As well as gold falling through the $1,800 level, platinum too breached the psychological $1,000 level on the downside while silver and palladium prices were also substantially weaker in initial trade on Tuesday morning in the U.S. Not a good start to the Fall markets for precious metals!
We have warned in the past that trade before and after major U.S. holidays often seems to see a major inflection point in price performance and it very much looks as if this time around will confirm this tendency. The dollar was showing signs of strength, while the Dow, S&P and bitcoin also seemed to be on the way down after showing previous positive moves – the latter falling by around $6,000 demonstrating its continuing volatility. This is somewhat disappointing for the U.S. investment sector in particular.

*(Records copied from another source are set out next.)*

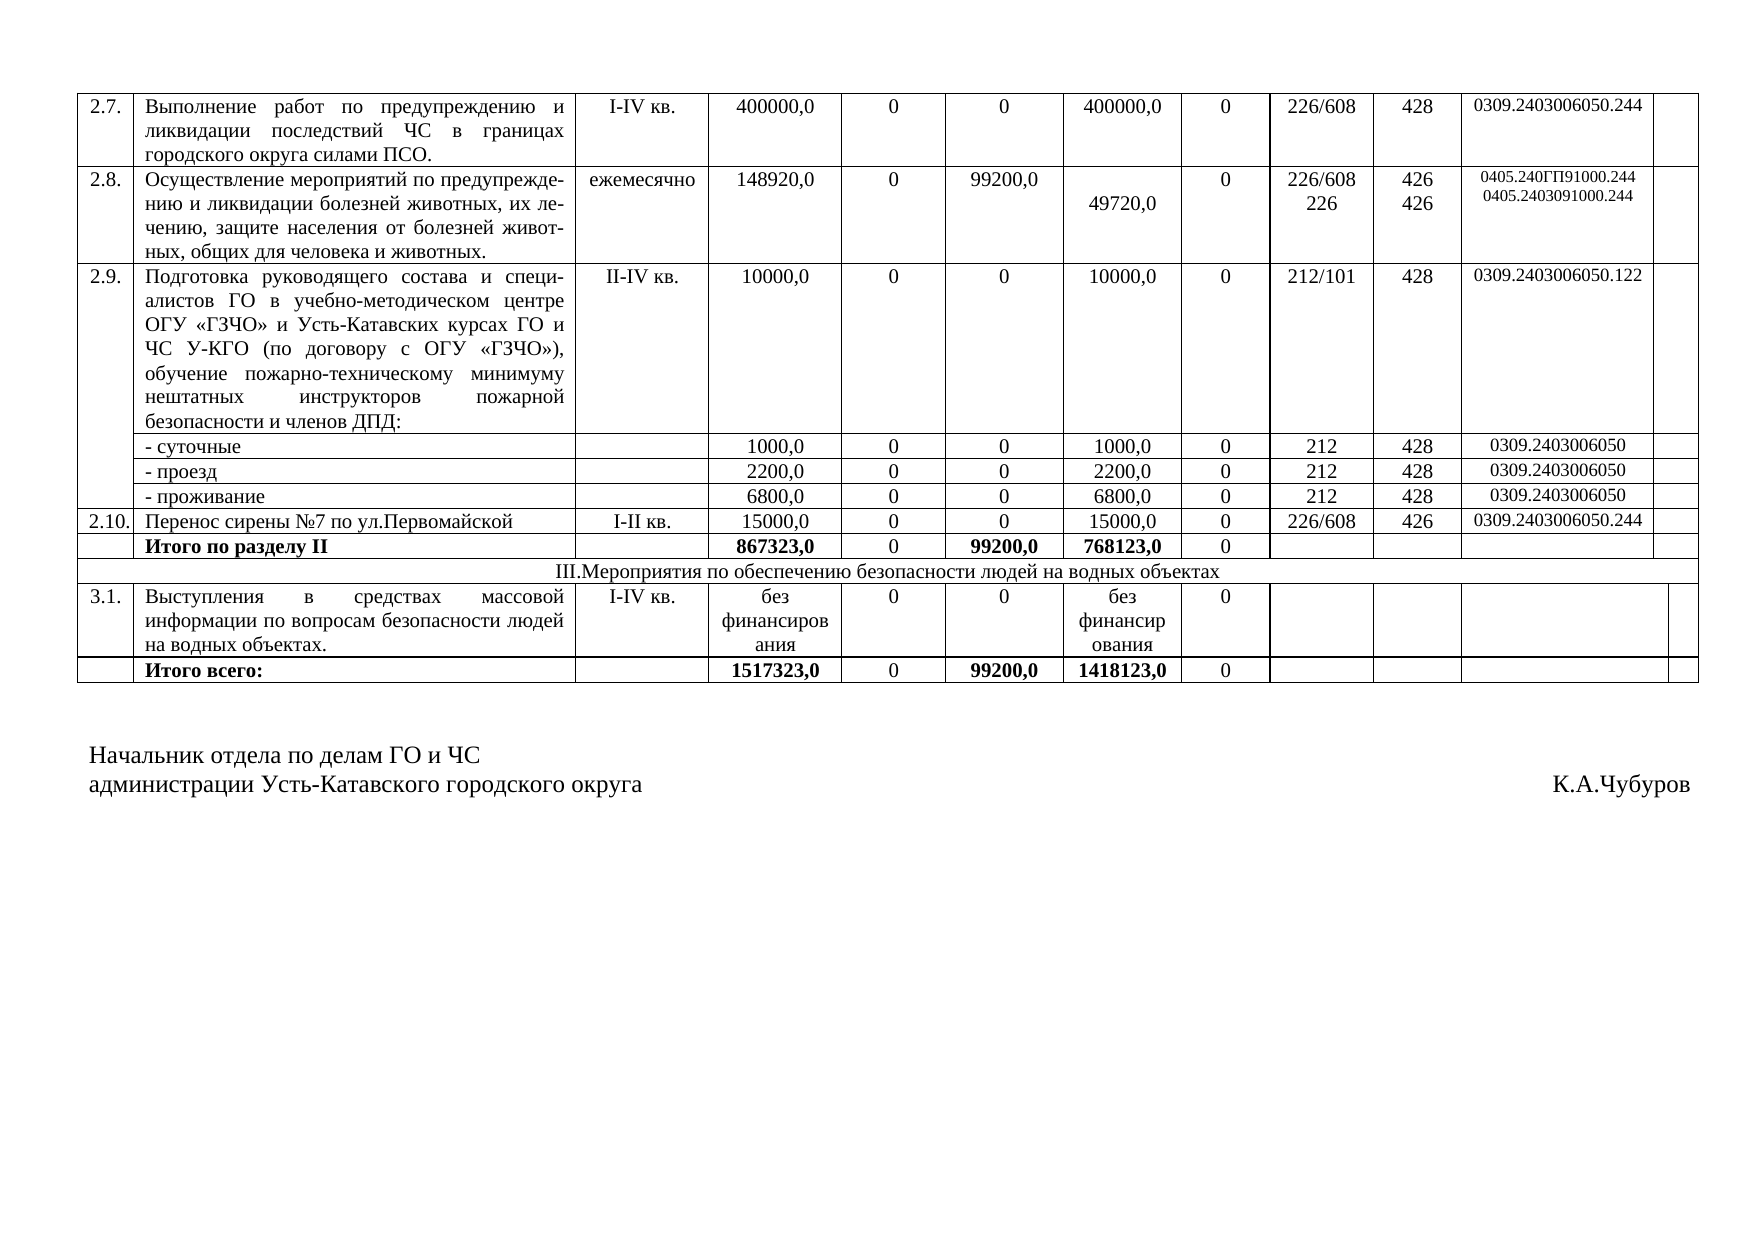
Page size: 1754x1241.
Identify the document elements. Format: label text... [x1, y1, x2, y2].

table_cell 6800,0 [1064, 484, 1181, 508]
table_cell 0309.2403006050.244 [1462, 94, 1653, 166]
table_cell Итого всего: [134, 658, 575, 682]
table_cell 0 [842, 484, 945, 508]
table_cell 212 [1271, 484, 1373, 508]
table_cell 0 [946, 484, 1063, 508]
table_cell 15000,0 [1064, 509, 1181, 533]
table_cell 0309.2403006050.244 [1462, 509, 1653, 533]
table_cell 0405.240ГП91000.244 0405.2403091000.244 [1462, 167, 1653, 263]
table_cell без финансирования [709, 584, 841, 656]
table_cell 428 [1374, 264, 1461, 433]
table_cell 0 [842, 434, 945, 458]
table_cell 0 [1182, 584, 1269, 656]
table_cell 2200,0 [1064, 459, 1181, 483]
text Начальник отдела по делам ГО и ЧС [89, 740, 1695, 769]
table_cell I-IV кв. [576, 94, 708, 166]
table_cell 226/608 226 [1271, 167, 1373, 263]
table_cell [1271, 584, 1373, 656]
table_cell 212 [1271, 459, 1373, 483]
table_cell [576, 484, 708, 508]
table_cell - проживание [134, 484, 575, 508]
table_cell 0309.2403006050 [1462, 459, 1653, 483]
table_cell II-IV кв. [576, 264, 708, 433]
table_cell 0309.2403006050.122 [1462, 264, 1653, 433]
table_cell [78, 658, 133, 682]
table_cell 0 [842, 167, 945, 263]
table_cell 426 426 [1374, 167, 1461, 263]
table_cell 400000,0 [709, 94, 841, 166]
table_cell 0 [842, 658, 945, 682]
table_cell [576, 434, 708, 458]
table_cell 428 [1374, 484, 1461, 508]
table_cell 1517323,0 [709, 658, 841, 682]
table_cell 0 [946, 434, 1063, 458]
table_cell 428 [1374, 459, 1461, 483]
table_cell [1462, 658, 1668, 682]
table_cell 10000,0 [1064, 264, 1181, 433]
table_cell 226/608 [1271, 94, 1373, 166]
table_cell [576, 534, 708, 558]
table_cell 0 [1182, 459, 1269, 483]
table_cell [576, 658, 708, 682]
table_cell [1374, 534, 1461, 558]
table_cell [1271, 658, 1373, 682]
table_cell [1654, 94, 1698, 166]
table_cell 0 [842, 94, 945, 166]
table_cell [1374, 584, 1461, 656]
table_cell 0 [946, 459, 1063, 483]
table_cell 0 [842, 534, 945, 558]
table_cell [1462, 534, 1653, 558]
table_cell Выступления в средствах массовой информации по вопросам безопасности людей на водных объектах. [134, 584, 575, 656]
table_cell 2.8. [78, 167, 133, 263]
table_cell 1000,0 [1064, 434, 1181, 458]
table_cell 400000,0 [1064, 94, 1181, 166]
table_cell 0 [842, 584, 945, 656]
table_cell [1462, 584, 1668, 656]
table_cell [1654, 534, 1698, 558]
table_cell 212 [1271, 434, 1373, 458]
table_cell 0309.2403006050 [1462, 434, 1653, 458]
table_cell 6800,0 [709, 484, 841, 508]
table_cell [1271, 534, 1373, 558]
table_cell 2.9. [78, 264, 133, 508]
table_cell 0 [1182, 264, 1269, 433]
table_cell 426 [1374, 509, 1461, 533]
table_cell 0 [1182, 658, 1269, 682]
table_cell [1654, 509, 1698, 533]
table_cell 3.1. [78, 584, 133, 656]
table_cell 0 [946, 584, 1063, 656]
table_cell 0 [946, 94, 1063, 166]
table_cell 99200,0 [946, 167, 1063, 263]
table_cell - суточные [134, 434, 575, 458]
table_cell 0 [1182, 484, 1269, 508]
table_cell 428 [1374, 94, 1461, 166]
text администрации Усть-Катавского городского округа К.А.Чубуров [89, 769, 1695, 798]
table_cell 0 [946, 264, 1063, 433]
table_cell 99200,0 [946, 658, 1063, 682]
table_cell [1654, 459, 1698, 483]
table_cell I-II кв. [576, 509, 708, 533]
table_cell [78, 534, 133, 558]
table_cell 0 [842, 264, 945, 433]
table_cell III.Мероприятия по обеспечению безопасности людей на водных объектах [78, 559, 1698, 583]
table_cell [1669, 584, 1698, 656]
table_cell 2200,0 [709, 459, 841, 483]
table_cell 0 [1182, 94, 1269, 166]
table_cell 0 [842, 459, 945, 483]
table_cell [1374, 658, 1461, 682]
table_cell [1654, 484, 1698, 508]
table_cell 15000,0 [709, 509, 841, 533]
table_cell ежемесячно [576, 167, 708, 263]
table_cell [1654, 434, 1698, 458]
table_cell 212/101 [1271, 264, 1373, 433]
table_cell 10000,0 [709, 264, 841, 433]
table_cell 0 [1182, 534, 1269, 558]
table_cell 226/608 [1271, 509, 1373, 533]
table_cell [1654, 264, 1698, 433]
table_cell 0309.2403006050 [1462, 484, 1653, 508]
table_cell 2.10. [78, 509, 133, 533]
table_cell - проезд [134, 459, 575, 483]
table_cell 2.7. [78, 94, 133, 166]
table_cell [1654, 167, 1698, 263]
table_cell 0 [1182, 434, 1269, 458]
table_cell 1418123,0 [1064, 658, 1181, 682]
table_cell 0 [946, 509, 1063, 533]
table_cell 428 [1374, 434, 1461, 458]
table_cell I-IV кв. [576, 584, 708, 656]
table_cell Выполнение работ по предупреждению и ликвидации последствий ЧС в границах городского округа силами ПСО. [134, 94, 575, 166]
table_cell Подготовка руководящего состава и специ-алистов ГО в учебно-методическом центре ОГУ «ГЗЧО» и Усть-Катавских курсах ГО и ЧС У-КГО (по договору с ОГУ «ГЗЧО»), обучение пожарно-техническому минимуму нештатных инструкторов пожарной безопасности и членов ДПД: [134, 264, 575, 433]
table_cell 768123,0 [1064, 534, 1181, 558]
table_cell 0 [842, 509, 945, 533]
table_cell без финансирования [1064, 584, 1181, 656]
table_cell [1669, 658, 1698, 682]
table_cell Перенос сирены №7 по ул.Первомайской [134, 509, 575, 533]
table_cell 1000,0 [709, 434, 841, 458]
table_cell 867323,0 [709, 534, 841, 558]
table_cell Итого по разделу II [134, 534, 575, 558]
table_cell [576, 459, 708, 483]
table_cell Осуществление мероприятий по предупрежде-нию и ликвидации болезней животных, их ле-чению, защите населения от болезней живот-ных, общих для человека и животных. [134, 167, 575, 263]
table_cell 49720,0 [1064, 167, 1181, 263]
table_cell 0 [1182, 509, 1269, 533]
table_cell 148920,0 [709, 167, 841, 263]
table_cell 99200,0 [946, 534, 1063, 558]
table_cell 0 [1182, 167, 1269, 263]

European equities too were following their U.S. counterparts in their downwards direction.
It now remains to be seen whether U.S. markets stabilise and precious metals, equities and bitcoin make any kind of recovery in the weeks ahead.. We could conceivably be seeing the start of the oft-predicted markets crash, although we don’t see this as necessarily likely for now. But there’s little doubt the markets are nervous and the high levels of new virus infections being seen in the U.S. in the face of vaccine take-up reluctance in Republican-leaning states in particular has to be worrying for any overall U.S. economic recovery.